In addition to just looking goofy, some involved with the project say the first iteration of the costume was also not conducive to shooting conditions. Actor Bill Duke told THR that the summer humidity caused Van Damme to pass out several times on set, which ultimately led to his dismissal.

Although stories about the way the actor exited the project vary wildly, Van Damme spoke to THR's Heat Vision about "Predator" in 2019, describing what sounds like an utterly miserable situation involving being fit for the costume. "The put me on sticks…and they start to melt all the cast on me, you know? And it's boiling hot," he explained. Van Damme says the crew even covered his head with what sounds like hot plaster, initially ignoring his attempt to tap out with a pre-discussed signal when it got too overwhelming. He also says Silver asked him to jump in stilts, which he thought wouldn't work. "I was happy that I listened to my intuition," the actor said about leaving the project, calling the later version of the costume that Kevin Peter Hall would eventually don "more safe."

A Better Predator

Despite all the flack it's caught in the years since "Predator" came out, behind-the-scenes photos of the non-red version of the original creature costume show that in terms of visual design, it's not actually that bad. With a flat, insect-like head and thinner frame, it looks more like the prawns from "District 9" than like a skilled hunter, but it's still a unique and visually striking design that's really not much sillier than the current iteration.

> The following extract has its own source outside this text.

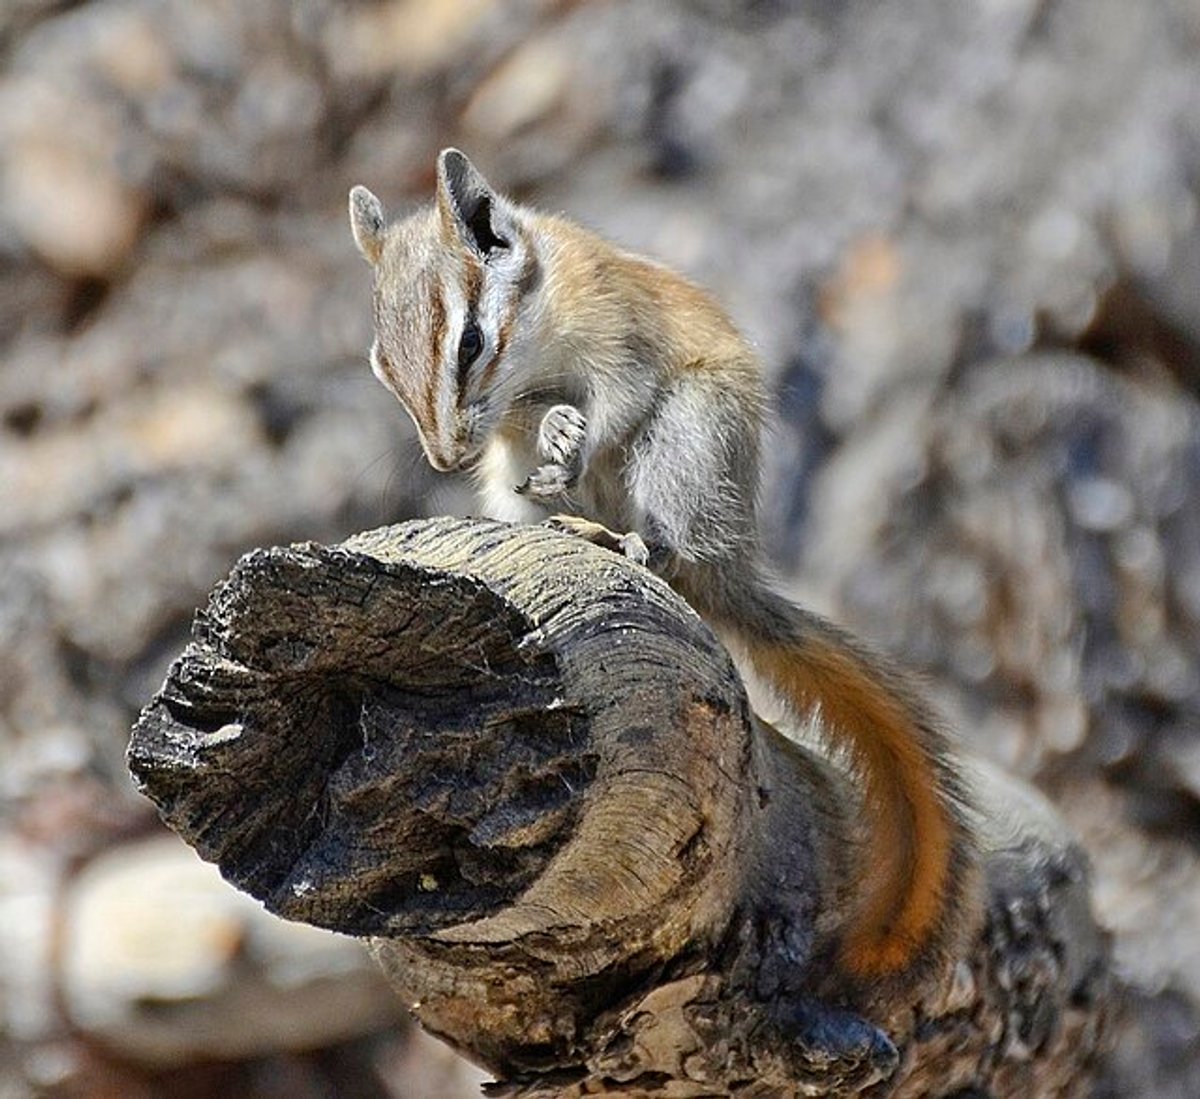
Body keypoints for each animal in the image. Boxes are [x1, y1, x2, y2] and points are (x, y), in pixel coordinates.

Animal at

Yet according to pretty much everyone involved, audiences are lucky to have ended up with the version of the Predator they got, a version designed by legendary special effects artist Stan Winston. This predator seems to be more practical for the actors wearing it, plus it's not unintentionally funny like that so-called chicken suit was. Screenwriter Jim Thomas put it best in THR's oral history: "To see a guy in a red suit running around in the jungle when you have all of these guys in military garb and a minigun and everything, it's like, 'What is this?'" The answer: movie history in the making.